The Types Of Drinks That Work Best In A Nick & Nora Glass

Think of the Nick & Nora glass as a when-worlds-collide fusion of the martini and the coupe. Its bell shape with tall rounded sides and narrower circumference allows for similar aeration, but at around just 5 ounces, it's much smaller than many other classic cocktail glasses. This makes the Nick & Nora an ideal vessel for richer cocktails in which a "snack size" serving is preferable, like the syrupy Bensonhurst cocktail made with maraschino liqueur and Italian Cynar. 

Cocktails served in Nick & Nora glasses are usually served without ice (aka "up"), so it's best to chill these glasses in the freezer for at least 30 minutes to ensure a cold beverage. When it comes to "up" drinks, your window for enjoying them in peak condition is much smaller, which makes Nick & Nora's petite size ideal. Better to get back in line for another cocktail than to force your way through a large one that's gone tepid. Nick & Nora glasses also boast a long stem to help ensure "up" drinks don't heat too quickly as you sip.

Bonus points: The slightly curved lip helps keep your drink from sloshing out of the glass as you cross the room. It's easy to hold or gesticulate with a Nick & Nora glass during fabulous conversation at your next cocktail party.

Elegant and up

As a general rule, any drink you might serve in a coupe glass, you can serve in a Nick & Nora. Perhaps the most popular Nick & Nora drinks are the classic Tuxedo, inspired by New York's Tuxedo Club, and the Topsy Turvy, a creative take on the Manhattan. The glass is a popular choice for ice-less amaretto and whiskey sours. This smaller glass is also suited for lesser-known chilled dessert cocktails like the 1950s Golden Cadillac (which combines white crème de cacao and Galliano L'Autentico) or the Stockholm Syndrome (think boozy blood orange coffee mousse).

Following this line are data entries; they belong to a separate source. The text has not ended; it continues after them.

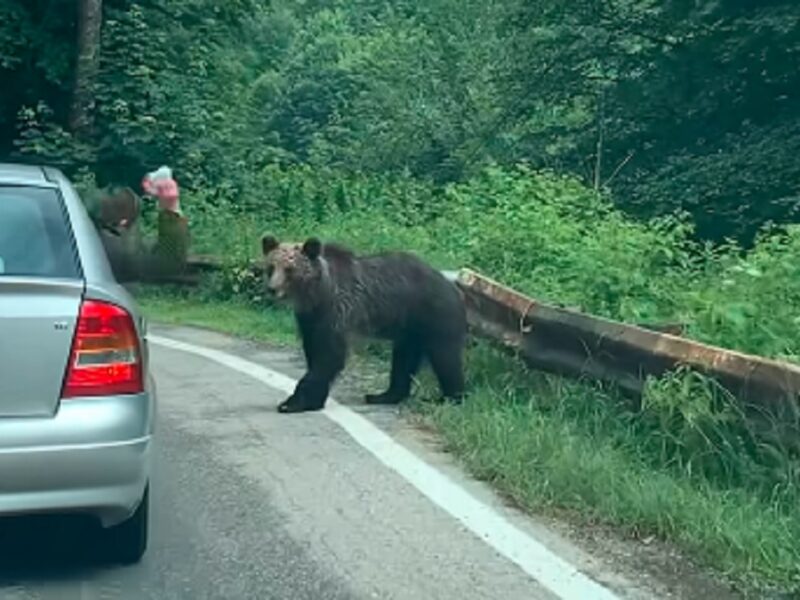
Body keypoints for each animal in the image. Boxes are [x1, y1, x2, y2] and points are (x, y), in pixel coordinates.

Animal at [262, 234, 466, 412]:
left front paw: (293, 403)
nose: (272, 288)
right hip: (410, 328)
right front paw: (312, 400)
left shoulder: (337, 311)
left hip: (434, 315)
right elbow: (313, 350)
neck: (317, 293)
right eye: (271, 266)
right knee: (404, 358)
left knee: (445, 357)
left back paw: (451, 397)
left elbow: (329, 355)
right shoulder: (310, 318)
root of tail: (451, 284)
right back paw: (383, 395)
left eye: (289, 269)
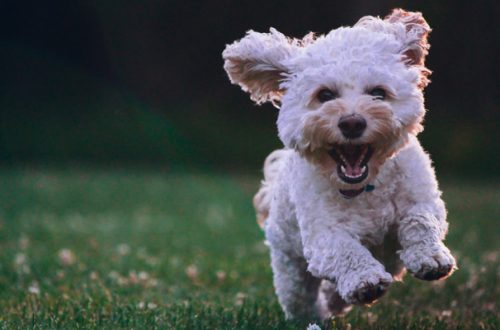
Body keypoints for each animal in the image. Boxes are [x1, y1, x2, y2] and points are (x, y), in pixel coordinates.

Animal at [223, 9, 458, 320]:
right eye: (325, 95)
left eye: (378, 93)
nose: (352, 123)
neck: (366, 187)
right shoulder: (322, 235)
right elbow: (344, 249)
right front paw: (364, 280)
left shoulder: (423, 198)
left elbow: (420, 220)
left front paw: (431, 257)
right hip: (290, 266)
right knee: (300, 296)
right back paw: (316, 314)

If all of these cocktails seem glamorous, there's a reason why. The namesake of the glass comes from the protagonists of Dashiell Hammett's 1934 detective novel "The Thin Man," in which married couple Nick and Nora Charles navigate metropolitan New York as lively, penetrating socialites (which might be responsible for the glass's inherent elegance and enduring association with the Prohibition era). "The important thing is the rhythm. Always have rhythm in your shaking. Now, a Manhattan you shake to foxtrot time, a Bronx to two-step time, but a dry martini you always shake to waltz time," insists the character of Nick in the 1934 film adaptation (via The Alchemist). In a way, a shaken dry martini might be the most fitting drink of them all to serve in a Nick & Nora glass.